### The problem
Edit the passage of the paper on embodiment in collaborative virtual environments that opens with the words containing "Mike Fraser and" and closes with "evaluations are presented.", changing "head mounted display" to "head-mounted display" throughout.

### Selected excerpt
Mike Fraser and Tony Glover
Communications Research Group,
Department of Computer Science,
University of Nottingham,
Nottingham,
UK, NG7 2RD
{mcf,atg}@cs.nott.ac.uk
This paper explores the design, representation and control of embodiments within a Collaborative Virtual Environment (CVE). The analysis is expanded upon in terms of users' ability to control their virtual representation and the degree to which the embodiment conveys the user's desired actions. Two control methods are considered; an immersive interface utilizing a head mounted display; and a more traditional desktop interface. Comparisons between the design and implementation of these interfaces are discussed. Experimental analysis of the desktop invocation is discussed, and early results from the immersive evaluations are presented.
Key Words: Collaborative Virtual Environments, Embodiment, Immersive and Desktop Interfaces
1. Introduction
Whilst developers of Virtual Reality (VR) strive to achieve realism in many aspects of the interfaces that are provided, we are still a long way from achieving completely realistic and seamless interaction. This disparity can cause problems, especially in collaborative VR systems, where realistic representations may lead co-participants to expect certain human behaviours within the context of the system. In Collaborative Virtual Environments (CVEs) representation of activity to others and the effects of that representation, must be considered. The interface to the CVE can impair the reversibility of perception (see [Robertson, 1997] for discussion) available in day-to-day interaction.
This work builds on studies from a number of sources in the field of user embodiment and control in CVEs. Some work has been done in aiming for high levels of intricacy and human realism in embodiments (e.g. [Guye-Vuilleme et al., 1998]). Other studies identify interaction, rather than realism, as the key factor in embodiment design, and approach the problem accordingly. Contexts of study in this area include experience in the design and use of CVEs ([Benford et al., 1997a], [Snowdon and Tromp, 1997]) and ethnographic analyses of CVEs in use ([Bowers et al., 1996a], [Hindmarsh et al., 1998]). Literature appears to divide into two approaches: achieving realism in all relevant aspects of VR embodiment and interface; or identifying key factors impairing interaction through a virtual space to provide explicit adaptations more suited to the current technology.
Whilst it is recognised that the first approach might prove profitable with a seamless VR interface, due to network speed and technical constraints, this is not possible even with immersive technologies. Hence we adopt an initial embodiment and control design based on literature of incremental studies of interaction in CVEs. However, we also recognise that representations which are broadly humanoid might aid in association for identifying types of co-present activity from real-world experience
Designs, implementations and evaluations of two types of interface control within the MASSIVE-2 system [Benford et al., 1997b] are outlined in this paper, one using a 'desktop' VR interface, and one using a tracked-HMD interface, which will be outlined in section 3. Our representation design and its appearance to others is used as a common factor within these disparate types, and is directly governed by the activities available to the user.

### Provided material
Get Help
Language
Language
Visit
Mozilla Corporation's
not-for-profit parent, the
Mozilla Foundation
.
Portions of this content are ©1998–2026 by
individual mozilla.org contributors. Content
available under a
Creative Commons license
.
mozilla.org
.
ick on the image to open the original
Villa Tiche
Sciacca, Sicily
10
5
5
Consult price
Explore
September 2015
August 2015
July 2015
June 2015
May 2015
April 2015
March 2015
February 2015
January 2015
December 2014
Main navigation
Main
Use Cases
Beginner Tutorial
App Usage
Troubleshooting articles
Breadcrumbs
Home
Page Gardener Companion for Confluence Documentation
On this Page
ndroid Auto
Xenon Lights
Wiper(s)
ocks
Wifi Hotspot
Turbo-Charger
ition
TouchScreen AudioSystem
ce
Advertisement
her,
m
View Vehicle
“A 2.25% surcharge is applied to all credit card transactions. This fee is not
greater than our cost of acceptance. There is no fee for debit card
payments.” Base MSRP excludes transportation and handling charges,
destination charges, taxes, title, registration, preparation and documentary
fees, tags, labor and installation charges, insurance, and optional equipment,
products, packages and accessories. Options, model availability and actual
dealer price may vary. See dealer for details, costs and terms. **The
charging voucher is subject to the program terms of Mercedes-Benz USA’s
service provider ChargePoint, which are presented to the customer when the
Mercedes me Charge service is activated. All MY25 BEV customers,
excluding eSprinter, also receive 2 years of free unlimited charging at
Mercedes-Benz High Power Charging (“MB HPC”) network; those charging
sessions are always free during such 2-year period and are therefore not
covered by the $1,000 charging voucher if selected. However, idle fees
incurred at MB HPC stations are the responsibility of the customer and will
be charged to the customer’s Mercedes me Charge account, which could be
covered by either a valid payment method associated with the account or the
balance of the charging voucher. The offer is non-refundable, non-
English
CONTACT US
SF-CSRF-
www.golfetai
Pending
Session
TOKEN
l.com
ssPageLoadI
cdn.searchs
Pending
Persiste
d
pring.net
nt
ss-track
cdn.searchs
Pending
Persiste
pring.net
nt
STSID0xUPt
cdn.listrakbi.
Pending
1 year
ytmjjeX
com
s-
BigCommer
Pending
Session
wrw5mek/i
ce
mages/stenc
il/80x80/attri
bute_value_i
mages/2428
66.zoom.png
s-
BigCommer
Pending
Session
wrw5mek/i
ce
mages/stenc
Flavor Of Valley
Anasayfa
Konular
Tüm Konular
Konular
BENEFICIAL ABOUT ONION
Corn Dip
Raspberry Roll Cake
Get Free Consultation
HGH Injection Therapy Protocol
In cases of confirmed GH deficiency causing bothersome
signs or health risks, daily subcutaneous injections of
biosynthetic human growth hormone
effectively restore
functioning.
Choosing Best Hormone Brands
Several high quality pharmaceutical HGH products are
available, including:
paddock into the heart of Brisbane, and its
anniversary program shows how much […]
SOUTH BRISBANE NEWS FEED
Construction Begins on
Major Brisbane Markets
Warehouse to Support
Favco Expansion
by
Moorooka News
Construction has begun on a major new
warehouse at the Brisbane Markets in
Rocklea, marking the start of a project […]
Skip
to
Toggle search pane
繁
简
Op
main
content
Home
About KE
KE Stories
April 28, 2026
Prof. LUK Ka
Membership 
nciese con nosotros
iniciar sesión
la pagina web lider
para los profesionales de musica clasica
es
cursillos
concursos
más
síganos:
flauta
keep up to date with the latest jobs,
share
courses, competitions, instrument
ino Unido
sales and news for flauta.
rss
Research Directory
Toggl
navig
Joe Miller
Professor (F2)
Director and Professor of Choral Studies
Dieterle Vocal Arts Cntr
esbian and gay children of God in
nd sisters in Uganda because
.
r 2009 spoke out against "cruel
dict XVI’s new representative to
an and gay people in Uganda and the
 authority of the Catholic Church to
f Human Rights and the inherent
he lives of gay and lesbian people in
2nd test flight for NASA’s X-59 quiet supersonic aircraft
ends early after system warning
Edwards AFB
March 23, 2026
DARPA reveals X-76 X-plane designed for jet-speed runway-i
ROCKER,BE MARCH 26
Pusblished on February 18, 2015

### Response to this task
Mike Fraser and Tony Glover
Communications Research Group,
Department of Computer Science,
University of Nottingham,
Nottingham,
UK, NG7 2RD
{mcf,atg}@cs.nott.ac.uk
This paper explores the design, representation and control of embodiments within a Collaborative Virtual Environment (CVE). The analysis is expanded upon in terms of users' ability to control their virtual representation and the degree to which the embodiment conveys the user's desired actions. Two control methods are considered; an immersive interface utilizing a head-mounted display; and a more traditional desktop interface. Comparisons between the design and implementation of these interfaces are discussed. Experimental analysis of the desktop invocation is discussed, and early results from the immersive evaluations are presented.